Kematian orang Amerika pada hari Senin terjadi dalam dua operasi yang melibatkan helikopter MH-47 Chinook, kata Rosa. Yang pertama, sebuah helikopter yang mengerahkan pasukan khusus terkena granat berpeluncur roket, sehingga memaksanya jatuh. Saat pesawat tersebut mencoba lepas landas, seorang warga Amerika terjatuh, kata Rosa. Helikopter lain mengambil kru lainnya.

Tiga jam kemudian, sebuah Chinook berusaha mendaratkan pasukan di daerah yang sama ketika mereka terkena tembakan senapan mesin dan granat berpeluncur roket, kata Rosa. Helikopter tersebut terpaksa lepas landas, dan terjadi baku tembak yang menewaskan enam tentara Amerika. Saat anggota helikopter tersebut dievakuasi, ditemukan jasad prajurit yang terjatuh pertama, kata Rosa.

Sersan.

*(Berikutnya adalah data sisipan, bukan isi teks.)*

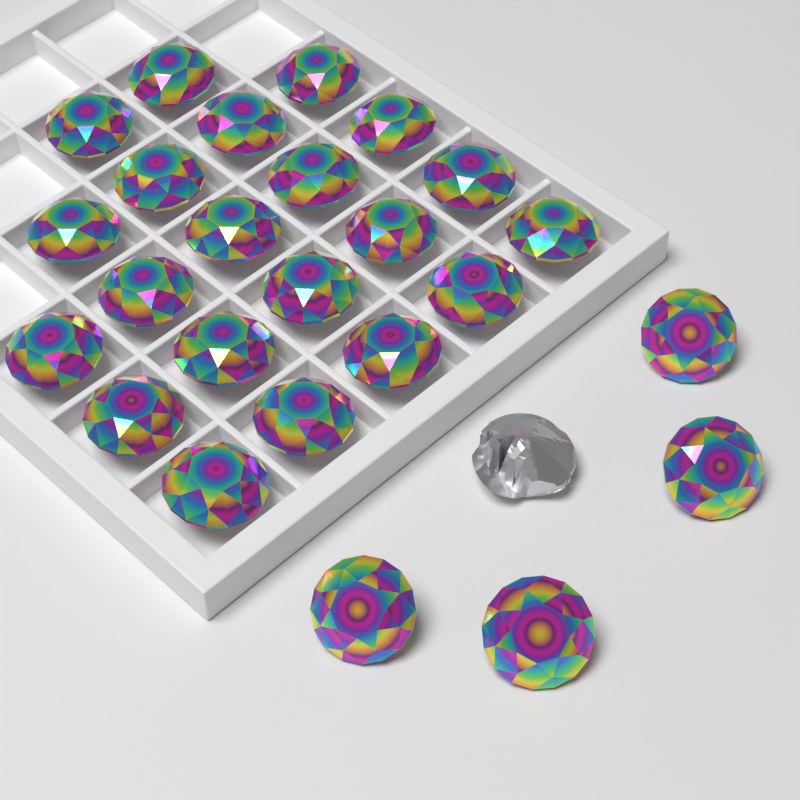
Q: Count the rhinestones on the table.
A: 25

Rodrick White, 23, seorang prajurit infanteri dari Enterprise, Ala., yang ditempatkan di Pasukan Lintas Udara ke-101 di Pangkalan Angkatan Udara AS di Kandahar, mengatakan bahwa dia sedih dengan berita mengenai jatuhnya korban di pihak Amerika, namun dia dan pasukannya siap jika dipanggil untuk berpartisipasi dalam pertempuran di Afghanistan timur.

“Pemain-pemain yang terluka sebelum saya ada di dalam hati dan pikiran saya, namun saya tahu bahwa saya memiliki lima pemain lain yang berada tepat di samping saya dan merupakan tanggung jawab saya untuk memastikan mereka pulang,” katanya.

Associated Press berkontribusi pada laporan ini.